- The Washington Times - Monday, January 4, 2010

If it’s a new year — and it is — it’s time for some tech resolutions, or goals, if you prefer that word. Here’s a rundown of things to watch for, and perhaps implement:

(1) “Backup, backup, backup.” This is a perennial one, but it’s no less true. If the information, or photos, or numbers, or whatever on your computer are of any significant importance to you, you need to regularly back up your data, preferably in a manner that is easy to restore.

Both Microsoft Windows 7 and Apple’s Mac OS X Snow Leopard have easy ways of doing this onto physical media, especially an “external” (to the computer) hard-disk drive. Online services such as Carbonite.com and Mozy.com offer remote backups via the Internet.

Your Internet provider might offer some online storage; services such as Google’s Gmail and Yahoo Mail offer mailboxes large enough for you to park a number of files as e-mail attachments. USB flash memory drives can hold many gigabytes worth of data.

By now, you get the idea: If there’s something digital that matters to you, make a copy. Keep the copy “off site” if you can, just in case disaster strikes.

(2) “Organize, organize, organize.” A great thing about computers these days is you can throw stuff anywhere and find it with ease: operating systems and other tools will index a hard drive quickly and find scraps fast. But an organized system for your data is better, so put one together and stick to it.

This organization isn’t limited to your digital data, however. Where’s the manual for your printer? How about the CD with the software drivers? How about your program disks, or the operating system?

Many items can be found online, such as any number of manuals and driver downloads. Hewlett Packard is especially good in this regard; their Web site will direct you quite nicely.

But replacing a copy of Microsoft Windows XP or Microsoft Office can be expensive and time consuming. That’s one reason why backups are important. Finding, and keeping safe, your original disks is even more important, in case a data or program file becomes corrupted and has to be restored. Today, just about every new Windows-based PC has a mechanism for creating “rescue” or “system restore” disks using some blank CD- or DVD-ROMs. Be sure to use it.
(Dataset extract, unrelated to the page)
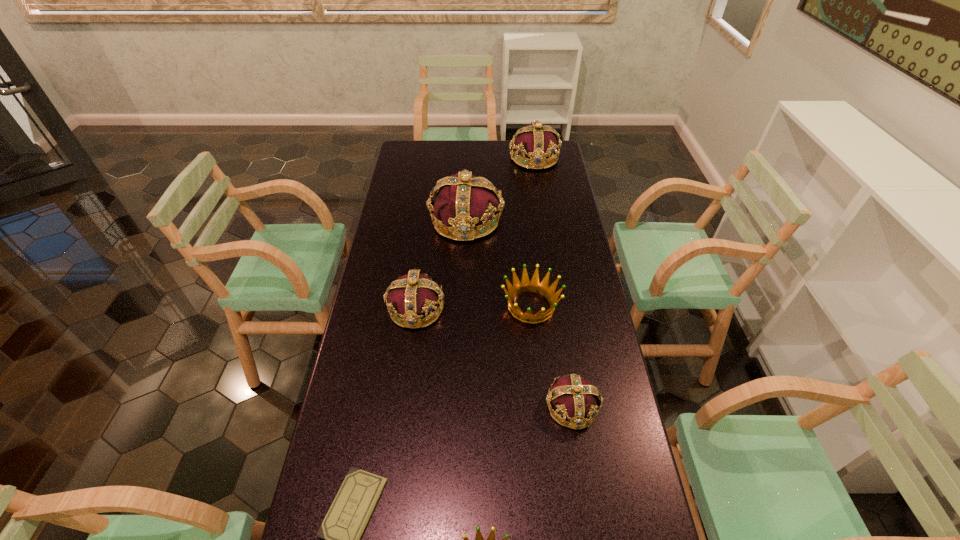
Where is `vacant region between the smallest purple crown and the bigger golden crown`? The height and width of the screenshot is (540, 960). vacant region between the smallest purple crown and the bigger golden crown is located at coordinates (551, 356).

Where is `vacant space in between the farther golden crown and the tallest crown`? Image resolution: width=960 pixels, height=540 pixels. vacant space in between the farther golden crown and the tallest crown is located at coordinates (498, 264).

At what (x,y) coordinates should I click in order to perform the action: click on free space between the second smallest purple crown and the nearest purple crown. Please return your answer as a coordinate pair (x, y). The height and width of the screenshot is (540, 960). Looking at the image, I should click on (493, 357).

Where is `free space between the fifth shortest crown and the bigger golden crown`? free space between the fifth shortest crown and the bigger golden crown is located at coordinates (533, 232).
(3) “Secure your wireless network.” As I drive around the D.C. suburbs, I’m surprised at how many homes (and not a few businesses) have unsecured wireless routers that I could “drop in” on and use to access the Internet as well as other computers in the house. Besides stealing someone’s paid-for broadband connection, I could, conceivably, expose the homeowner to some risk if I used that connection for a nefarious purpose.

Don’t laugh: it’s happened more than once, according to press accounts. The 2008 “TJX” Internet security breach, in which an estimated 40 million credit and debit card numbers were stolen, was enabled in part by “wardriving” hackers who prowled suburbia for wireless onramps to the information superhighway.
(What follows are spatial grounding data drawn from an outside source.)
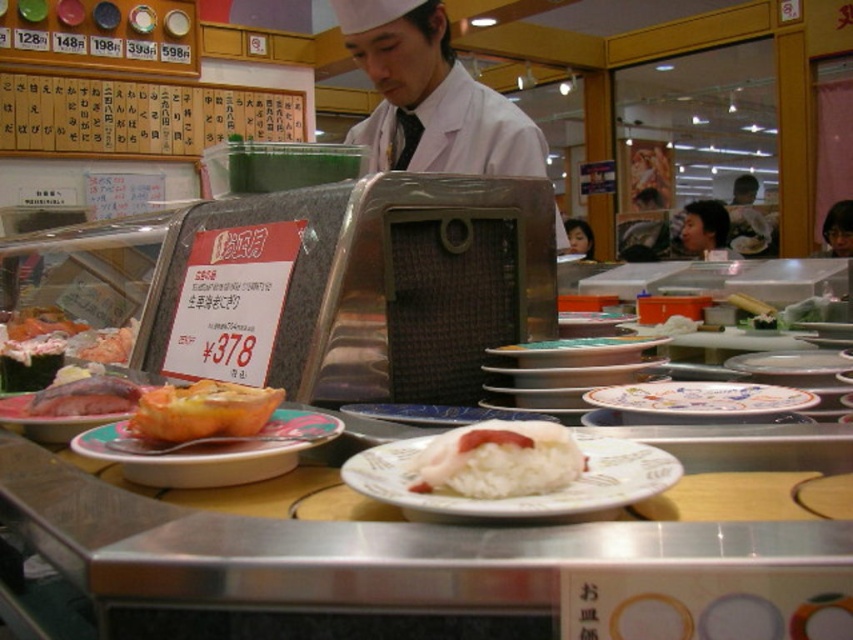
Question: Observing the image, what is the correct spatial positioning of white glossy rice at center in reference to white rice at center?

Choices:
 (A) below
 (B) above

Answer: (A)

Question: Which of the following is the closest to the observer?

Choices:
 (A) (793, 401)
 (B) (792, 362)
 (C) (97, 403)

Answer: (A)

Question: Can you confirm if white rice at center is positioned above porcelain plate at center?

Choices:
 (A) no
 (B) yes

Answer: (A)

Question: Which object appears closest to the camera in this image?

Choices:
 (A) golden crispy pastry at center
 (B) porcelain plate at center
 (C) wooden signboard at upper left
 (D) white glossy plate at center

Answer: (A)

Question: Is the position of white rice at center less distant than that of matte ceramic plate at center?

Choices:
 (A) no
 (B) yes

Answer: (B)

Question: Which object is farther from the camera taking this photo?

Choices:
 (A) white glossy plate at center
 (B) white matte uniform at center
 (C) golden crispy pastry at center
 (D) porcelain plate at center

Answer: (B)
The safeguard is simple: turn on “WEP” security on your wireless router, and make sure every wireless user in your house knows and uses the password. Yes, it will take some effort and may require consulting your router’s manual, or even a house call by your Internet provider, but the peace of mind is priceless.
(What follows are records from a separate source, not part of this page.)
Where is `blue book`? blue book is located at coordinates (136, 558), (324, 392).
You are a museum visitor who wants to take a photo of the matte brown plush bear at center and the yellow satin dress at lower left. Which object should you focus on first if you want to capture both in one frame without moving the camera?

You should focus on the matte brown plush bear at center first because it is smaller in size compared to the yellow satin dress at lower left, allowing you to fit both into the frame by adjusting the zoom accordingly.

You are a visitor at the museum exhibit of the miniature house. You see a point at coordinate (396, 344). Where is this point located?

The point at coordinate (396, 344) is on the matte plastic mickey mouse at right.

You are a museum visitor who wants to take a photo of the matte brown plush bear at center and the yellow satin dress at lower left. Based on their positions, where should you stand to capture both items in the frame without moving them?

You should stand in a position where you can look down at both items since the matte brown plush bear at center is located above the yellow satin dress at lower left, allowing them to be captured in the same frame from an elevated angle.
(4) “Get your (digital) groove on.” I’ve written quite a bit this past year about moving music around the house and so forth. Now’s the time to make things happen. Put your CDs on iTunes, get some wireless players such as Sonos’ S5 or Logitech’s Squeezebox Boom, network the gear and rock out (or chill out) when, where, and how you choose. If you have Ethernet throughout the house, even better.

Another alternative: Get a clock radio/iPod/iPhone dock such as those made by Sony or TEAC. It’ll cost you about $100 or so at Costco, Target, BestBuy or similar stores. Then, you’ve got your music where you want it, while recharging your device.

Those are some ideas for a better tech year ahead. More will follow.